EXERCISE PROMPT> Write out again, exactly, the lines of the listing below from the first one through the one that contains "1. Store JWT", and no other lines.

*** SOURCE INFORMATION ***

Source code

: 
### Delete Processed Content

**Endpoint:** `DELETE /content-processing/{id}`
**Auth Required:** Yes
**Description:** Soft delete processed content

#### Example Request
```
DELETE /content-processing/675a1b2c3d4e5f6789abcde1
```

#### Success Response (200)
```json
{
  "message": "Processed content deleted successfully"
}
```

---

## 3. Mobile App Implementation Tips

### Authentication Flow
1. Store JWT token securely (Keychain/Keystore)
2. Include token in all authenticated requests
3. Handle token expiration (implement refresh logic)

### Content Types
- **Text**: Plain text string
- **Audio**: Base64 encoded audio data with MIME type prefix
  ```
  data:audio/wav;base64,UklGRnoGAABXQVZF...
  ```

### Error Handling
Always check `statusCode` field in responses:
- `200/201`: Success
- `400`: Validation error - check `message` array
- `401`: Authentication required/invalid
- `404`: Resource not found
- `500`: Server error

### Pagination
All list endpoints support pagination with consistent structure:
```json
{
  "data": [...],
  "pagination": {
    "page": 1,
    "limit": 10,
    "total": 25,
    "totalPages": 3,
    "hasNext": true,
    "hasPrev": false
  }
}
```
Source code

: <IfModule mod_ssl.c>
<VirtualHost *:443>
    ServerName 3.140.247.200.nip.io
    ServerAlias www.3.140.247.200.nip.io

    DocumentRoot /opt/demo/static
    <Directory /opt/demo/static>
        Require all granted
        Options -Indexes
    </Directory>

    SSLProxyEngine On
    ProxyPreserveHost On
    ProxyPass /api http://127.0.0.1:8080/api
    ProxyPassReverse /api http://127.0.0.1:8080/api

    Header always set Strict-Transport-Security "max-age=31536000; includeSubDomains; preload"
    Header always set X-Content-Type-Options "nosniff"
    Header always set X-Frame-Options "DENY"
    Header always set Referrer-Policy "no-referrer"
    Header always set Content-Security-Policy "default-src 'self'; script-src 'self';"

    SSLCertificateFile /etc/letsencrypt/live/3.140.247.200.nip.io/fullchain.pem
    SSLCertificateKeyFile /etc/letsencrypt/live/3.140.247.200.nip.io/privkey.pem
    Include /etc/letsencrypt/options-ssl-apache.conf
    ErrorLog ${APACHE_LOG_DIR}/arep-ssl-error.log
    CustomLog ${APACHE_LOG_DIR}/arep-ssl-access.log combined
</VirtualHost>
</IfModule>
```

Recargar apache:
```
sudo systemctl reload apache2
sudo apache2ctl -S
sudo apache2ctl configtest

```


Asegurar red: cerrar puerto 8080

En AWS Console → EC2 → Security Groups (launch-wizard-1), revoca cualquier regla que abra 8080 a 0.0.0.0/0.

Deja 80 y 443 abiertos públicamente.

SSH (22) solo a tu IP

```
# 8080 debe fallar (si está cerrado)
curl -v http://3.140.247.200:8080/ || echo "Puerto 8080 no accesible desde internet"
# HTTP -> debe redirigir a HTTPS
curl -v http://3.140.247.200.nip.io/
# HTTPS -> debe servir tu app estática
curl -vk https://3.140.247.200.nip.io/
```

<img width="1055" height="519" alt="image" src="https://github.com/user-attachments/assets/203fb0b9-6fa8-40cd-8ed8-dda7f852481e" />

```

***

REPLY TO THE TASK>
Source code

: 
### Delete Processed Content

**Endpoint:** `DELETE /content-processing/{id}`
**Auth Required:** Yes
**Description:** Soft delete processed content

#### Example Request
```
DELETE /content-processing/675a1b2c3d4e5f6789abcde1
```

#### Success Response (200)
```json
{
  "message": "Processed content deleted successfully"
}
```

---

## 3. Mobile App Implementation Tips

### Authentication Flow
1. Store JWT token securely (Keychain/Keystore)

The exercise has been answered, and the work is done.